Most of us who enjoy the outdoors have our favorite hiking trails but get great pleasure from finding new ones as well. Here are two terrific new trail systems that will have you reaching for your hiking boots or mountain bike, or maybe your snowshoes or cross-country skis.
The American Discovery Trail is the first coast-to-coast non-motorized recreation trail. It comprises 6,300 miles of continuous hiking, biking and equestrian trails, linking local and historic trails. It stretches from Cape Henlopen State Park in Delaware east to Cincinnati. From Cincinnati, it branches north through Chicago, Des Moines and Lincoln, and south through St. Louis and Kansas City, merging again in Denver. From there it continues westward, reaching the sea at Point Reyes, near San Francisco. Now we have an east-west trail system to join the great north-south trails: The Pacific Crest Trail on the West Coast, extending from the Mexican to the Canadian borders, and the famous Appalachian Trail in the East. Learn about the American Discovery Trail.
Even if you’re not near any of these trail systems, chances are you will be near one of the over-1,000 rail-trails. The Rails-to-Trails Conservancy is a non-profit group organized to turn abandoned rail lines into public trails for recreation and alternative-transportation purposes.

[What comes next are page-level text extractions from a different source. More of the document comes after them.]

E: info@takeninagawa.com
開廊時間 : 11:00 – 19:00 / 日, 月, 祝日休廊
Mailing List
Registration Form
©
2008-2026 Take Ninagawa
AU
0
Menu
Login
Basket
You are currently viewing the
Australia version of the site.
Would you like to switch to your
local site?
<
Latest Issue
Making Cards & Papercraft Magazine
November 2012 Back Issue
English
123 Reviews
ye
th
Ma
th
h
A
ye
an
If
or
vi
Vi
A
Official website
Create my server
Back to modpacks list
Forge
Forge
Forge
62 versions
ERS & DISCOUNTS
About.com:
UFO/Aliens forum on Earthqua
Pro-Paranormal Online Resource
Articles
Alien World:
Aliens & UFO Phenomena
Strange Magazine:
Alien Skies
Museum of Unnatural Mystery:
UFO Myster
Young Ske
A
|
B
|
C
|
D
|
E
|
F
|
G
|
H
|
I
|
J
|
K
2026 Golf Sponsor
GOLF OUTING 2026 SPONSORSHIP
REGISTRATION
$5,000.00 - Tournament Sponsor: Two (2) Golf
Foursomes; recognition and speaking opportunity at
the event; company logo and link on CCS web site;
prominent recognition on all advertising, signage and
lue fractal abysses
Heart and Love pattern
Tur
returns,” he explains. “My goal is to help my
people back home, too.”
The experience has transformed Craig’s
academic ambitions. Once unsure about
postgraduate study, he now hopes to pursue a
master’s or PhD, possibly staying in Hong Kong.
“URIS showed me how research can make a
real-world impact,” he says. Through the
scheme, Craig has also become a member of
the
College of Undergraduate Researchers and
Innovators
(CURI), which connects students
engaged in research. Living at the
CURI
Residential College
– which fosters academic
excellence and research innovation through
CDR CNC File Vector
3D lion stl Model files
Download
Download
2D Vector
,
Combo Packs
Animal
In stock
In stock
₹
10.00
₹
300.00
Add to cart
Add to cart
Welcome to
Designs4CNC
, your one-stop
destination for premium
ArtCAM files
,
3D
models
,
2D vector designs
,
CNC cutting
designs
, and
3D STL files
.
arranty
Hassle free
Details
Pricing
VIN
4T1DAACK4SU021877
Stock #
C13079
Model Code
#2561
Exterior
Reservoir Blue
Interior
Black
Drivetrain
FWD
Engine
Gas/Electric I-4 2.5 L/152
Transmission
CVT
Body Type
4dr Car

Each trail is identified as to its best potential uses: walking, mountain biking, in-line skating, horseback riding, cross-country skiing, snowmobiling and/or fishing. Many are wheelchair accessible. Check out the trails.
Some of the gentle trails may be just the thing to motivate sedentary people to get moving. And some of the more adventurous among you may decide it’s a good time for a coast-to-coast trip, on foot! The public trails are for everyone. Enjoy them year-round.